Civil Society organization, Citizen Lab discovered a zero-click vulnerability on Apple devices. The vulnerability allows Pegasus mercenary spyware to infiltrate devices.
Zero-click means the spyware is able to infiltrate iPhones without any interaction from Apple users. This means victims need not click or tap on any attachment to activate it. Even more concerning, is fact the vulnerability compromises iPhones running the latest version of iOS (16.6).
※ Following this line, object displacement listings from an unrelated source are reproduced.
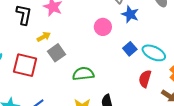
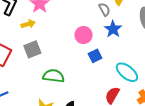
yellow arrow: (44, 37) -> (28, 24), moved
blue square: (130, 49) -> (95, 56), moved

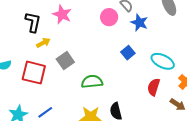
yellow arrow: (28, 24) -> (43, 43), moved
pink circle: (84, 35) -> (109, 17), moved

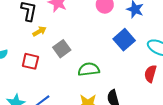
blue square: (128, 53) -> (124, 40), size x1.5
red square: (34, 73) -> (30, 61), size x0.7

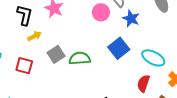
green semicircle: (89, 69) -> (80, 58), moved

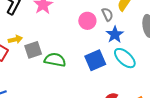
yellow arrow: (34, 36) -> (15, 39), moved
cyan ellipse: (153, 58) -> (125, 58), moved

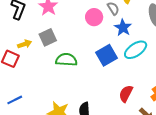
gray square: (33, 50) -> (48, 37), moved
cyan ellipse: (125, 58) -> (136, 50), turned -70

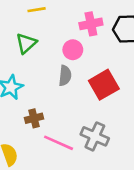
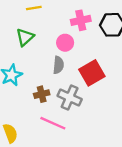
brown cross: (34, 118) -> (42, 94), moved
gray cross: (95, 136) -> (70, 97), moved

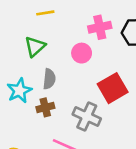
gray semicircle: (58, 65) -> (49, 79), moved
brown cross: (42, 94) -> (45, 107), moved

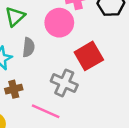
pink circle: (82, 53) -> (59, 23), size x1.5
brown cross: (45, 107) -> (14, 89), moved

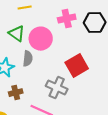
green triangle: (15, 17) -> (17, 34), turned -42
pink circle: (59, 23) -> (41, 39), moved

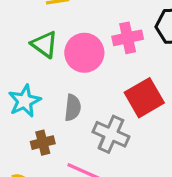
pink cross: (67, 19) -> (128, 38), moved
gray semicircle: (28, 59) -> (73, 108), moved

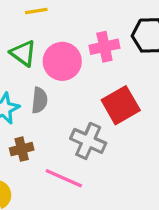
gray semicircle: (73, 108) -> (39, 100), moved

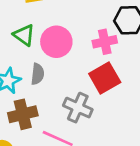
pink cross: (104, 47) -> (105, 42), moved
brown cross: (22, 149) -> (23, 114), size x1.5

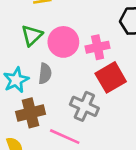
green triangle: (24, 35) -> (32, 35), turned 40
pink cross: (105, 42) -> (98, 47), moved

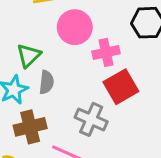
green triangle: (32, 35) -> (29, 55), moved
pink circle: (63, 42) -> (75, 27), moved

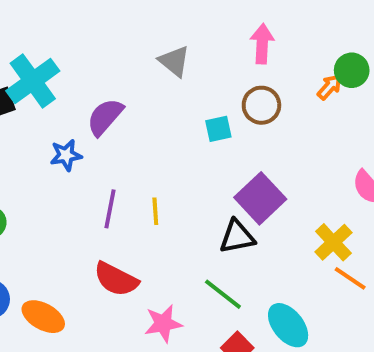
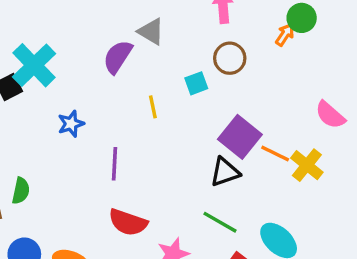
purple semicircle: (105, 117) -> (118, 57), moved
yellow line: (155, 211) -> (153, 107), moved
orange line: (350, 278) -> (275, 153), moved

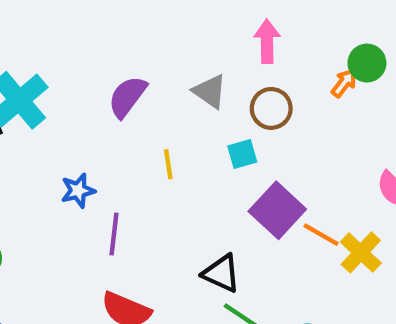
gray triangle: (151, 32) -> (210, 91), moved
cyan square: (196, 83) -> (242, 154), moved
blue star: (71, 124) -> (78, 191), moved
black triangle: (225, 172) -> (221, 273), moved, turned 40

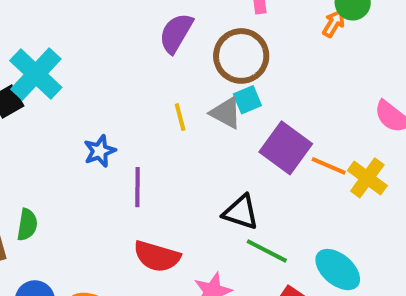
gray triangle: (210, 91) -> (226, 113), moved
purple semicircle: (127, 97) -> (176, 33), moved
brown circle: (271, 108) -> (241, 56), moved, size x1.4

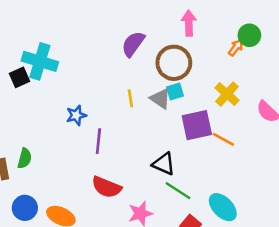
cyan cross: (36, 74) -> (40, 61), turned -32
purple square: (286, 148) -> (197, 125), turned 36
yellow cross: (367, 178) -> (227, 94), moved

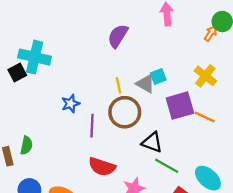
brown circle: (174, 63) -> (125, 112), moved

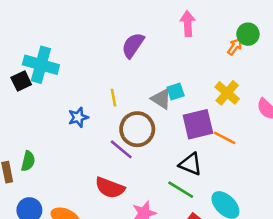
yellow line: (118, 85) -> (114, 98), moved
purple line: (92, 126) -> (121, 149), moved, turned -55
black triangle: (152, 142) -> (190, 164), moved

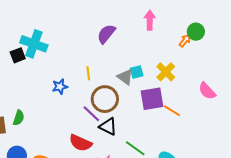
yellow cross: (227, 93) -> (166, 72), moved
black triangle: (190, 164) -> (108, 127), moved

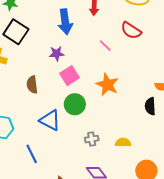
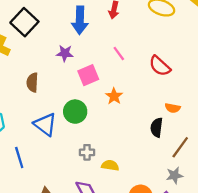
red semicircle: (131, 31) -> (160, 66), moved
pink square: (69, 76) -> (88, 75), moved
orange star: (107, 85) -> (114, 96), size x0.7
yellow semicircle: (123, 143) -> (110, 165), moved

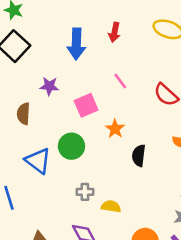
purple star: (65, 53) -> (49, 86), moved
black semicircle: (157, 128) -> (139, 156), moved

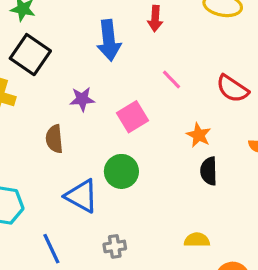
orange star: (115, 129) -> (199, 135), moved
gray cross: (85, 192) -> (115, 246), moved
yellow semicircle: (111, 206) -> (197, 240), moved

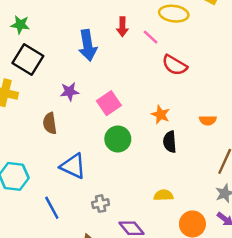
pink line: (172, 80) -> (151, 37), moved
red semicircle: (232, 89) -> (175, 65), moved
green circle: (121, 171) -> (118, 139), moved

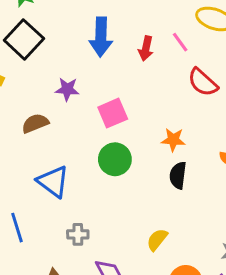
red arrow: (122, 27) -> (146, 48), moved
orange star: (161, 115) -> (173, 140), turned -30
brown semicircle: (50, 123) -> (35, 123), turned 65
yellow semicircle: (163, 195) -> (157, 240), turned -60

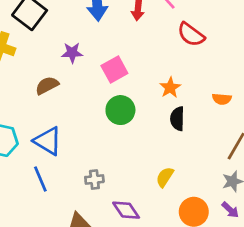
orange star: (173, 140) -> (170, 88), turned -30
blue triangle: (53, 182) -> (48, 141), moved

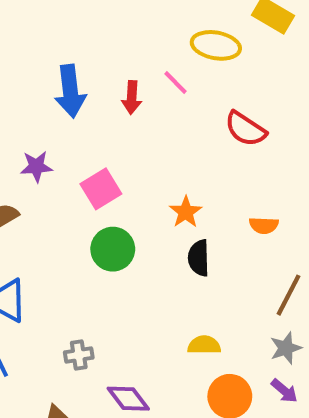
red semicircle: (191, 35) -> (246, 129), moved
yellow semicircle: (165, 177) -> (204, 345), moved, turned 60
Consequently, Citizens Lab reported the matter to Apple and worked with the company to investigate the exploit. As a result, Apple released an update on Thursday. The update is for all Apple products including iPhones, iPads, Mac computers, and Apple Watches.
Hence, all users are immediately urged to update their devices.
Two Different Spyware Detected
“The exploit involved PassKit attachments containing malicious images sent from an attacker iMessage account to the victims”: wrote the Citizen Lab. The first spyware tracked as CVE-2023-41064, allowed devices to become vulnerable to attack when processing “a maliciously crafted image,” Apple said. It affects the Image I/O framework, specifically.
Another bug, CVE-2023-41061, causes security vulnerability if a device is sent a “maliciously crafted attachment.”. This vulnerability was detected in the company’s Wallet function.
It’s not the first time this year Apple has disclosed zero-clicks used in spyware campaigns: Two bugs fixed in June were exploited in a campaign that the Russian government blamed on the USA.
The Pegasus bug is linked to the company NSO Group. In 2021, the Biden administration placed the group on an export prohibition list for allegedly selling spyware to foreign governments that use the tools to violate human rights and stifle dissent. Reports allege the spyware was deployed to target assassinated Saudi journalist Jamal Khashoggi.
Citizen Lab is an organization that investigates government spyware. The group is concerned that the latest find indicates that civil society is targeted by highly sophisticated exploits and mercenary spyware. The exploit had infiltrated one of their employee’s iPhones.